The violin paled by comparison. It didn’t rock. It was uncool. I stopped practicing. This lack of practice became noticeable enough that in 10th or 11th grade my teacher told my mother that I could stop playing now. The memory is distinct. The snow was deep and it was dark at 5 pm. My mother had pulled into the circular driveway of the lake house my teacher, now Mrs. Hollenbeck, owned. I had just sat in the car and closed the door.

Mrs. Hollenbeck leaned down and looked into the car, past me and towards my mother and said: “If Pearl’s not going to be able to practice, then it might be best if she stopped taking lessons.”

There it was. My plan worked. Yet I felt slightly reprimanded. I almost wanted to start practicing again to make her happy. The pretty-shoes compliment seemed to drift away from me and I was sitting there next to my mother with a violin in my lap, wondering where that feeling had gone.

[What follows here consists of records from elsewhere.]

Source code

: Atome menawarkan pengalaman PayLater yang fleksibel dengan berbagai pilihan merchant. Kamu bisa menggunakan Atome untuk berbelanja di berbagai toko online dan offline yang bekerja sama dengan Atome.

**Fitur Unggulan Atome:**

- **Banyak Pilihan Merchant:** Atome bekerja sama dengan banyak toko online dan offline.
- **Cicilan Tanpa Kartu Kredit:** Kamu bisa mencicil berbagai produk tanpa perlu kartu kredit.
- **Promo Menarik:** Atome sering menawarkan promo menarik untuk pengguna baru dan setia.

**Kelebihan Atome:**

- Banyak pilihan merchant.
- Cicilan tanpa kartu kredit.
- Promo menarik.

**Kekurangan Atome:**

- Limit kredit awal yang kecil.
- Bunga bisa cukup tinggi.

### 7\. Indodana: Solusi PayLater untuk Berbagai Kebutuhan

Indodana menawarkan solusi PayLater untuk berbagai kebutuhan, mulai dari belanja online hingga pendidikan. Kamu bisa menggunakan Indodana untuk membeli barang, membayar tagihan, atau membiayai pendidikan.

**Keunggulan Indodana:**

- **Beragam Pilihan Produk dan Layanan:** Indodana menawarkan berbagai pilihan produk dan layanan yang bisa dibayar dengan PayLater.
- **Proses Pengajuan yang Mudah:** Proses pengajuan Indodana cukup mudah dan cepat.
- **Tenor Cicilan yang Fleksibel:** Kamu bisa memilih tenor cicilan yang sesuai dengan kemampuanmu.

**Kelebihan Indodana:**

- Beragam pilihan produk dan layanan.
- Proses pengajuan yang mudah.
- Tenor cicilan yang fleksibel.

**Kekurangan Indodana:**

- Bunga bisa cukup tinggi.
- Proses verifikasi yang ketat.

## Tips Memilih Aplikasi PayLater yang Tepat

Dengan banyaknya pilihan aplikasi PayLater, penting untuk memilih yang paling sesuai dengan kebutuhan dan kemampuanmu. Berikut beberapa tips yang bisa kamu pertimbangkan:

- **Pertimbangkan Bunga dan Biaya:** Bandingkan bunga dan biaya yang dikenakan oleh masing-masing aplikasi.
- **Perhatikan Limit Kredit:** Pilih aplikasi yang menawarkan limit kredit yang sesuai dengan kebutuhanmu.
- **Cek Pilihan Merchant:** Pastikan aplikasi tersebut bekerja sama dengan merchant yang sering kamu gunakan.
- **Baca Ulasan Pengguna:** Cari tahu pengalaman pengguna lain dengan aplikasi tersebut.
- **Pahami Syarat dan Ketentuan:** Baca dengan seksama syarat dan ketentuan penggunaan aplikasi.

So rehearsal, even now, with Brian, the man I’m married to isn’t always fun. Old feelings of being trapped in the drafty auditorium of an old hospital revisit me within the warm and quiet confines of a Superior Street rehearsal room. My moments of frustration, too, become apparent when I don’t learn songs quickly enough or when I can’t find the beat that would best suit a song. Rehearsal isn’t always fun. Many times it’s just boring. I remember watching a DVD of the Rolling Stones in a studio rehearsing one of their songs and after about minute I got bored. They keep starting the song over and over again. Mick tells them the beat is too slow or Keith has entered too late. And they start again. And then again. Then I realized something: rehearsals are dull regardless of who’s playing. The reality of rehearsal, a reality that I didn’t understand when I was twelve, is that it can be a slow, dull process. It’s a slow, dull process of finding how a song goes together, discovering where the beats go, listening to how the others in the room sound, and learning to find one’s place in the mix.

It comforted me to learn that other bands, including famous ones, didn’t always like rehearsal either. Andy Summers wrote in his book that the Police “were never the most well rehearsed band.” I know now why they wouldn’t be. In rehearsal, one has to be able to resolve disagreements. If I disagree with Brian about how to play a song, we have to find a point of consensus in order to move forward and just be able to play the song. The challenge is to be able to communicate the differences and resolve them. Sometimes that’s easy for us. Sometimes it’s not.

But we keep rehearsing. Three hours a week, once a week, at a Superior Street rehearsal space. We haul all our gear there, loaded into a four door Japanese sedan. And we rehearse. And sometimes we fight. And I get tired. He gets cranky. And usually I’m thirsty and sometimes, too hot. We play the songs we know, I try to learn the new ones Brian has written and we fight about the guitar pedals he uses and then we stop. We pack up our gear again and load it out. The next week we come back and do it again.

And yet, it’s crucial to playing live. Rehearsal only makes sense once you’ve been on stage (something else I didn’t understand when I was twelve). After I leave the stage I realize that without the rehearsal there would be no smooth performance. No song sounds effortless on stage unless it’s been rehearsed. I discover the point of rehearsal, later at the bar, getting a drink. Oh, I think, rehearsal paid off.

Now I rehearse less reluctantly then when I was twelve, more enthusiastically then I when I first began the drums, and more devotedly than I ever rehearsed the violin. For better or worse, I can credit the violin with giving me the early training to be able to learn the drums when I was older – at least, that’s what my friend Lisa tries to tell me. It gave me much and I’m grateful to it all. But generally speaking, despite all this wisdom, I still hate rehearsing.